- ACTIVITY -
In the listing below, the lines starting at the line with "[60,358,85,378] [ ] -> [105,338,126,355] ☐" and ending at the line with "(536, 87) none" are to be output verbatim. Images stay out of the copy.

- DATA PROVIDED -
'''

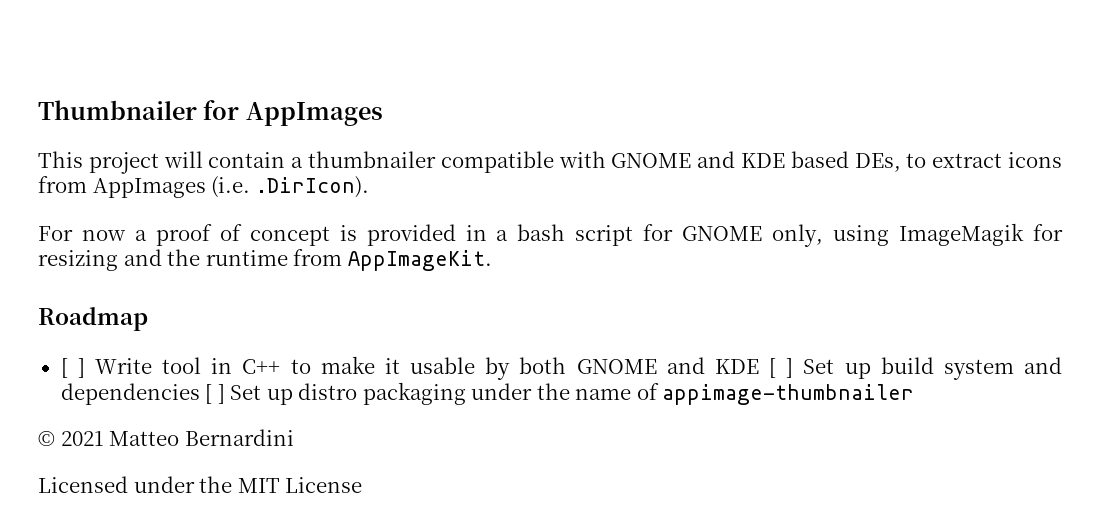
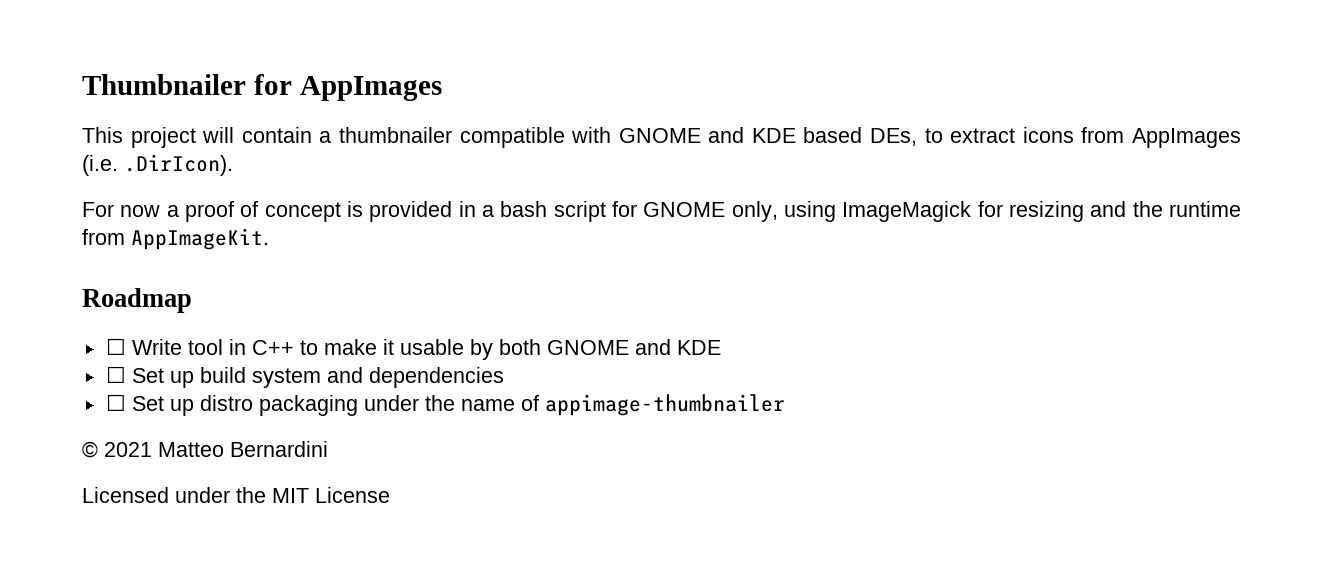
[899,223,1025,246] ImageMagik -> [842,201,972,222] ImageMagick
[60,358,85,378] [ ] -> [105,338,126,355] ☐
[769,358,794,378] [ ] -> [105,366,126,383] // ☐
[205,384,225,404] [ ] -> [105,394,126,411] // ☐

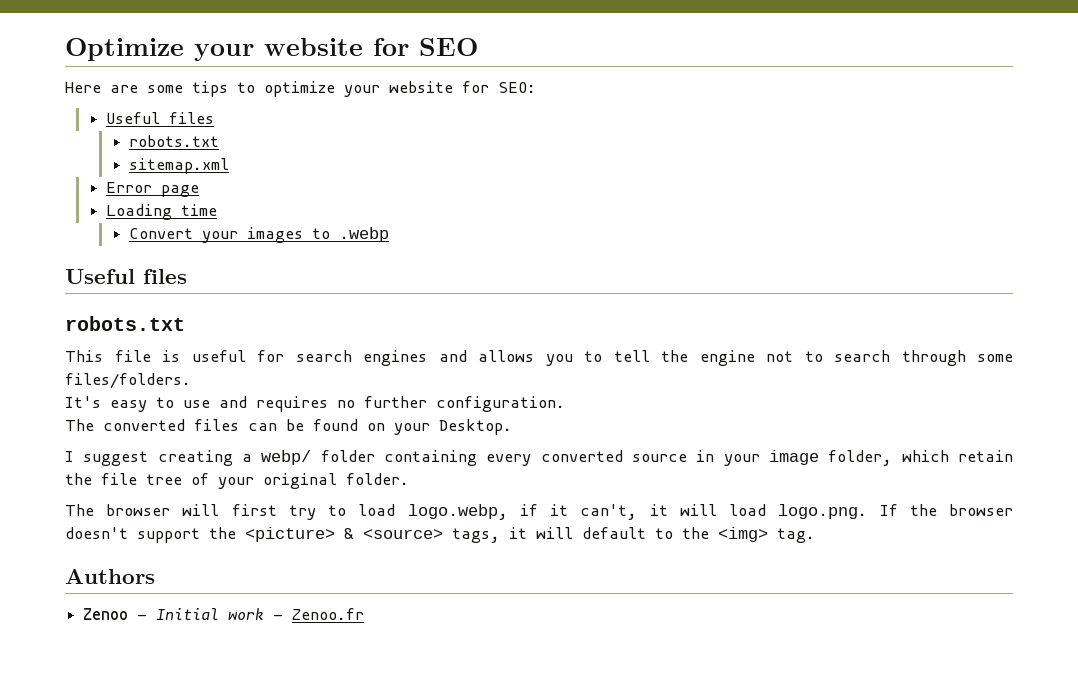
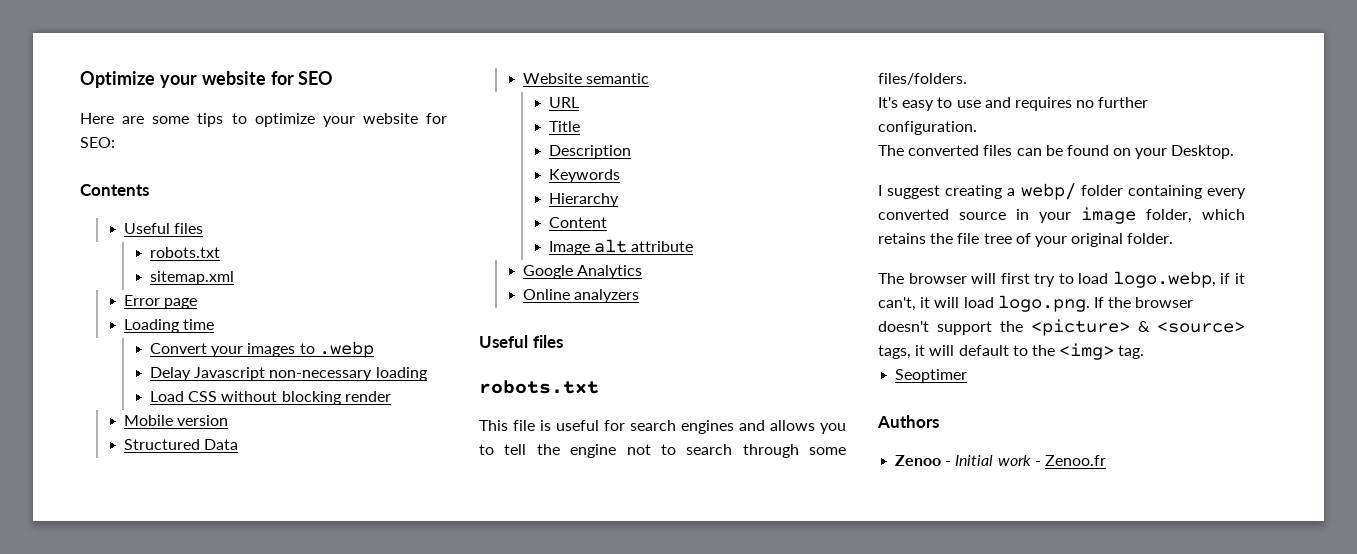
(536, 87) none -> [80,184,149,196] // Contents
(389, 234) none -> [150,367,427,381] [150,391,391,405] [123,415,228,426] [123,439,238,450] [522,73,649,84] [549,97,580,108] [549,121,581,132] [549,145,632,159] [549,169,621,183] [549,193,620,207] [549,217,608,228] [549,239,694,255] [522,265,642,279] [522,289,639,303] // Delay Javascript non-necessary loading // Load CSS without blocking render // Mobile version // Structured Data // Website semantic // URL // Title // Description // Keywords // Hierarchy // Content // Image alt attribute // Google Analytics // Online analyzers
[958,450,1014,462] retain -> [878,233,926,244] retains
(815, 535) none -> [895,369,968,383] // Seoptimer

'''

- SOLUTION TO THIS TASK -
[60,358,85,378] [ ] -> [105,338,126,355] ☐
[769,358,794,378] [ ] -> [105,366,126,383] // ☐
[205,384,225,404] [ ] -> [105,394,126,411] // ☐

(536, 87) none -> [80,184,149,196] // Contents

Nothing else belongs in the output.